With the following PR, we should have more clue about crio related issues: https://github.com/openshift/machine-config-operator/pull/1613
Can we have that setting without needing a new MCO version or is it hardcoded?
It is hard coded in crio.yaml for container runtime.
Looking at Kubernetes issues, if Pod is stuck in "Terminating" state, we may see such log. Please keep an eye on pod stuck during test runs. Thanks
Here were container Ids and their pod names: 1a5ff587bc9ec0987e3dcc471611aede0840d329725c6a6d32bbd1ddd1a22860 openshift-acme-exposer-build_ci-op-i7xcfyv9 390f6f9d11a70928994798f2b9611e9860017a3516dab52548b936b7b5e73449 rpm-repo-545bf4b666-n9ghf_ci-op-mx19lnb6 25425991358f401242168ecf117b9f63b8d85b22c5268462aa485e86e21641f6 a155836f-7030-11ea-9bb8-0a58ac106d04_ci We can see that various CI tests exhibited this behavior. They seem to be not inside origin repo.
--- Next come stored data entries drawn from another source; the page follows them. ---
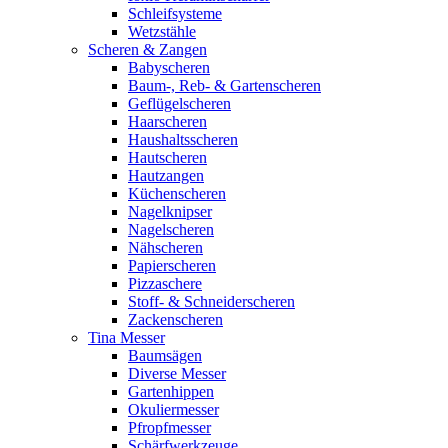
Schleifsysteme
Wetzstähle
Scheren & Zangen
Babyscheren
Baum-, Reb- & Gartenscheren
Geflügelscheren
Haarscheren
Haushaltsscheren
Hautscheren
Hautzangen
Küchenscheren
Nagelknipser
Nagelscheren
Nähscheren
Papierscheren
Pizzaschere
Stoff- & Schneiderscheren
Zackenscheren
Tina Messer
Baumsägen
Diverse Messer
Gartenhippen
Okuliermesser
Pfropfmesser
Schärfwerkzeuge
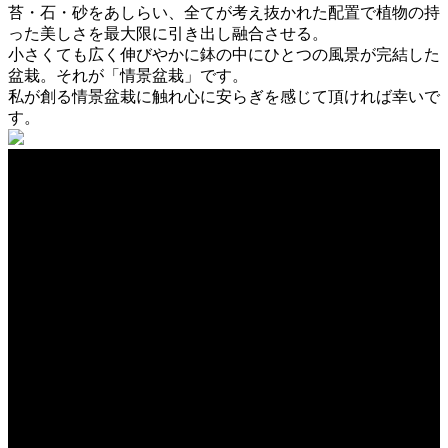
苔・石・砂をあしらい、全てが考え抜かれた配置で植物の持
った美しさを最大限に引き出し融合させる。
小さくても広く伸びやかに鉢の中にひとつの風景が完結した
盆栽。それが「情景盆栽」です。
私が創る情景盆栽に触れ心に安らぎを感じて頂ければ幸いで
す。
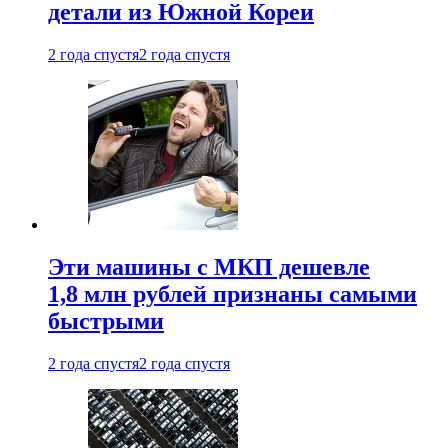
детали из Южной Кореи
2 года спустя
2 года спустя
Эти машины с МКП дешевле
1,8 млн рублей признаны самыми
быстрыми
2 года спустя
2 года спустя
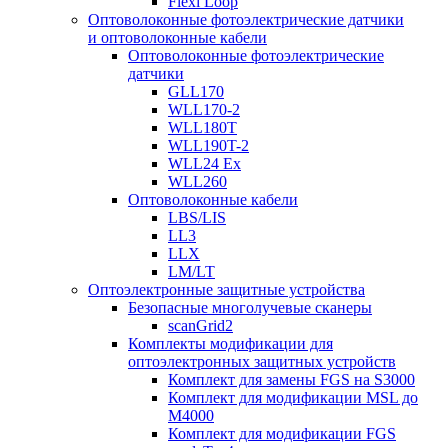
Flexi Loop
Оптоволоконные фотоэлектрические датчики
и оптоволоконные кабели
Оптоволоконные фотоэлектрические
датчики
GLL170
WLL170-2
WLL180T
WLL190T-2
WLL24 Ex
WLL260
Оптоволоконные кабели
LBS/LIS
LL3
LLX
LM/LT
Оптоэлектронные защитные устройства
Безопасные многолучевые сканеры
scanGrid2
Комплекты модификации для
оптоэлектронных защитных устройств
Комплект для замены FGS на S3000
Комплект для модификации MSL до
M4000
Комплект для модификации FGS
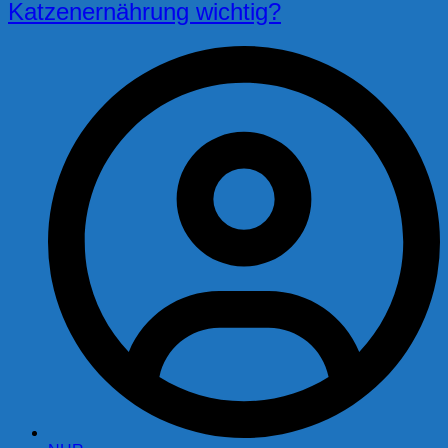
Katzenernährung wichtig?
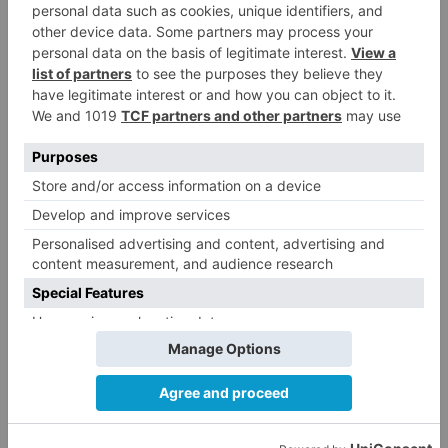
confesar
policía
haberle
quitado
vida
LO + VISTO
Fallece un ciclista en Burgos tras
1
avisar otro conductor que se
había caído de la bicicleta
Villatoro da el primer paso para
2
dejar atrás su aislamiento con el
inicio de la senda peatonal y
ciclista
Un hombre de 80 años resulta
3
herido en Burgos tras la colisión
entre un turismo y un camión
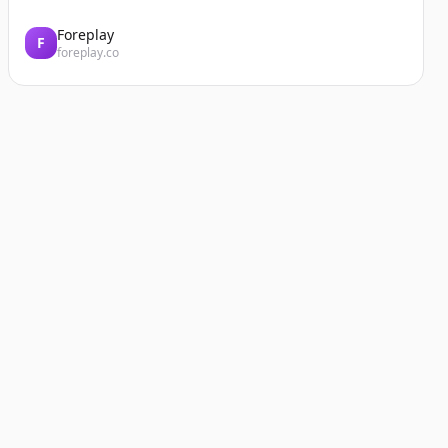
Foreplay
F
foreplay.co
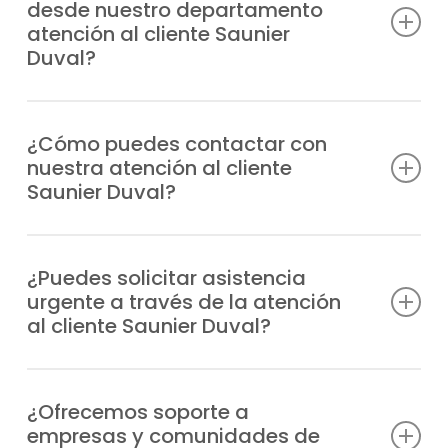
desde nuestro departamento
atención al cliente Saunier
Duval?
Atendemos consultas técnicas, incidencias,
solicitudes de reparación, información
¿Cómo puedes contactar con
nuestra atención al cliente
sobre garantías y todo lo relacionado con
Saunier Duval?
tus equipos Saunier Duval.
Puedes llamarnos directamente por
teléfono o escribirnos un WhatsApp;
¿Puedes solicitar asistencia
urgente a través de la atención
siempre tendrás respuesta rápida y
al cliente Saunier Duval?
personalizada.
Claro, nuestro departamento gestiona las
urgencias de manera prioritaria y envía un
¿Ofrecemos soporte a
empresas y comunidades de
técnico especializado a cualquier inmueble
sorry for the super late reply, going through my need infos very late... it seems SetNetworkStatus and setPodNetworkAnnotation come from Multus, the networking plugin, not CRI-O
This was where the log came from Kubelet#PodResourcesAreReclaimed: pkg/kubelet/kubelet_pods.go: klog.V(3).Infof("Pod %q is terminated, Error getting runtimeStatus from the podCache: %s", format.Pod(pod), err) Looking closer at the log attached to this BZ I also saw: Mar 27 13:42:01.063858 ip-10-0-131-192 hyperkube[1618]: I0327 13:42:00.992750 1618 status_manager.go:641] Pod status is inconsistent with cached status for pod "src-build_ci-op-fkystnk8(47434544-abbc-43a0-abb0-c2ff2e319a5f)", a reconciliation should be triggered: Mar 27 13:42:01.063858 ip-10-0-131-192 hyperkube[1618]: interface{}( The above has been fixed in 1.19 upstream. It would be helpful if we can collect log from more recent openshift build. Thanks
https://github.com/openshift/origin/pull/24841 back port of 88440 to 4.3 https://github.com/openshift/origin/pull/24649 back port of 88440 to 4.4 (merged)
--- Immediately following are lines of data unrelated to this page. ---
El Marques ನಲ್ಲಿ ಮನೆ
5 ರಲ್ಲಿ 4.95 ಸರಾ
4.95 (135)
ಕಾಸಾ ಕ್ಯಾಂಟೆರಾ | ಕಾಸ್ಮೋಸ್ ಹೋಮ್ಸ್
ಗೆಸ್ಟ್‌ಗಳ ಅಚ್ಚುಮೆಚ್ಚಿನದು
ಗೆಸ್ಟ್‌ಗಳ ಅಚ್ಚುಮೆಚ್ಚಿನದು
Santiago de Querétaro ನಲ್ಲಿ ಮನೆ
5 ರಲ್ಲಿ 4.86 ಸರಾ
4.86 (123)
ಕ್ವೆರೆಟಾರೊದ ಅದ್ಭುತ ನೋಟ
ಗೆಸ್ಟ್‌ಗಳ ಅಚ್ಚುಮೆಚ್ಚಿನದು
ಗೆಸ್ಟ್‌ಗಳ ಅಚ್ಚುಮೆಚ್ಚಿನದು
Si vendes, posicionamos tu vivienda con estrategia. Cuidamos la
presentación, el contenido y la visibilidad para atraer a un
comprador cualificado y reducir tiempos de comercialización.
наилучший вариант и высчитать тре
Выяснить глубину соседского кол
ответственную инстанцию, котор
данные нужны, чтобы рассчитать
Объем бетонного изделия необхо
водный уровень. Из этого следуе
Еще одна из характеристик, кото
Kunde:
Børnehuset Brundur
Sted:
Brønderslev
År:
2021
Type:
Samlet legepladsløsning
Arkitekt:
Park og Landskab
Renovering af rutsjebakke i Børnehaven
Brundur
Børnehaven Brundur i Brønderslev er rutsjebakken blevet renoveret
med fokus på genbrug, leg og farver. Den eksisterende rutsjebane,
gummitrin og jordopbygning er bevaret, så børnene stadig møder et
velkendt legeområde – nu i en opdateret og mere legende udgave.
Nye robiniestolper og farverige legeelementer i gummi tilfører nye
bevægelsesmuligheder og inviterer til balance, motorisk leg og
Thanks! Do you know if its possible to figure out if a particular release contains a particular PR so we can check if we have it? Also I guess even after we have a release with the patch we will have to rotate the nodes, right?
``` we will have to rotate the nodes ``` Did you mean applying the release on respective nodes ? Yes. ``` release contains a particular PR ``` I still need to find whether the commit is contained in z (of 4.3.z) release. Looking at origin, I only see release branch such as origin/release-4.4
w.r.t. tracking specific commit, at the start of log we should see something similar to: Apr 09 06:44:09.993346 localhost kernel: Command line: BOOT_IMAGE=(hd0,gpt1)/ostree/rhcos-e39f93a64996750e818eafa63638b8b9ac8233fc24d3bc1cc1a552d3bd882036/vmlinuz-4.18.0-147.8.1.el8_1.x86_64 rhcos.root=crypt_rootfs console=tty0 console=ttyS0,115200n8 rd.luks.options=discard ostree=/ostree/boot.0/rhcos/e39f93a64996750e818eafa63638b8b9ac8233fc24d3bc1cc1a552d3bd882036/0 ignition.platform.id=gcp the hash from rhcos should be correlated with origin commit.
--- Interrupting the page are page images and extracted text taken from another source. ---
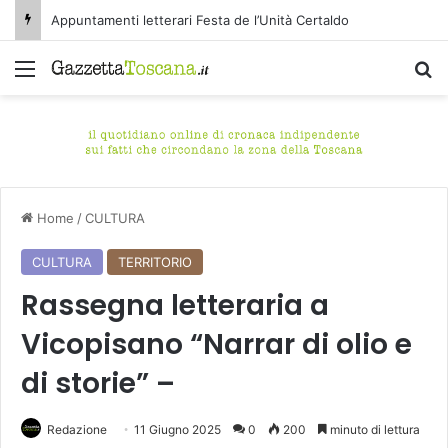
Appuntamenti letterari Festa de l’Unità Certaldo
Menu
C
Home
/
CULTURA
CULTURA
TERRITORIO
Rassegna letteraria a
Vicopisano “Narrar di olio e
di storie” –
Redazione
11 Giugno 2025
0
200
minuto di lettura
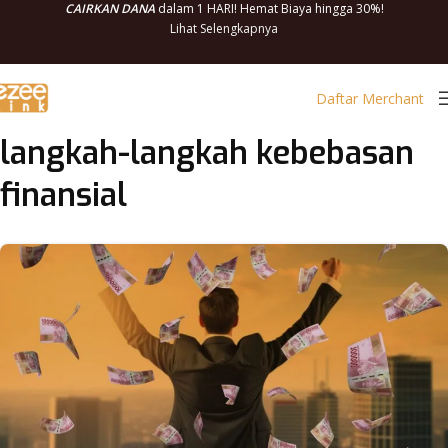
CAIRKAN DANA
dalam 1 HARI! Hemat Biaya hingga 30%!
Lihat Selengkapnya
Daftar Merchant
langkah-langkah kebebasan
finansial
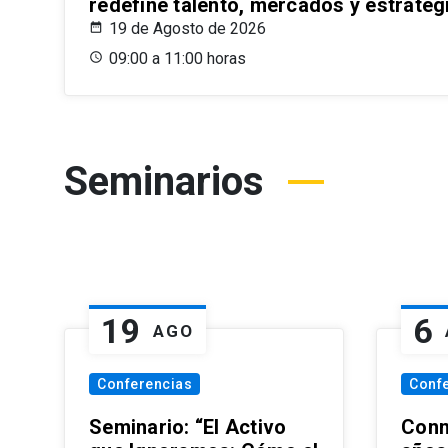
redefine talento, mercados y estrateg
19 de Agosto de 2026
09:00 a 11:00 horas
Seminarios
19
6
AGO
Conferencias
Conf
Seminario: “El Activo
Conm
4.3 release contains the fix registry.svc.ci.openshift.org/ocp/release:4.3.0-0.ci-2020-04-13-101419
*** Bug 1822268 has been marked as a duplicate of this bug. ***
Setting target release to current development version (4.5) for investigation. Where fixes (if any) are required/requested for prior versions, cloned BZs will be created when appropriate.
*** Bug 1826498 has been marked as a duplicate of this bug. ***
*** Bug 1822566 has been marked as a duplicate of this bug. ***
4.4 received many crio fixes related to `ID does not exist` and context deadline exceeded issues.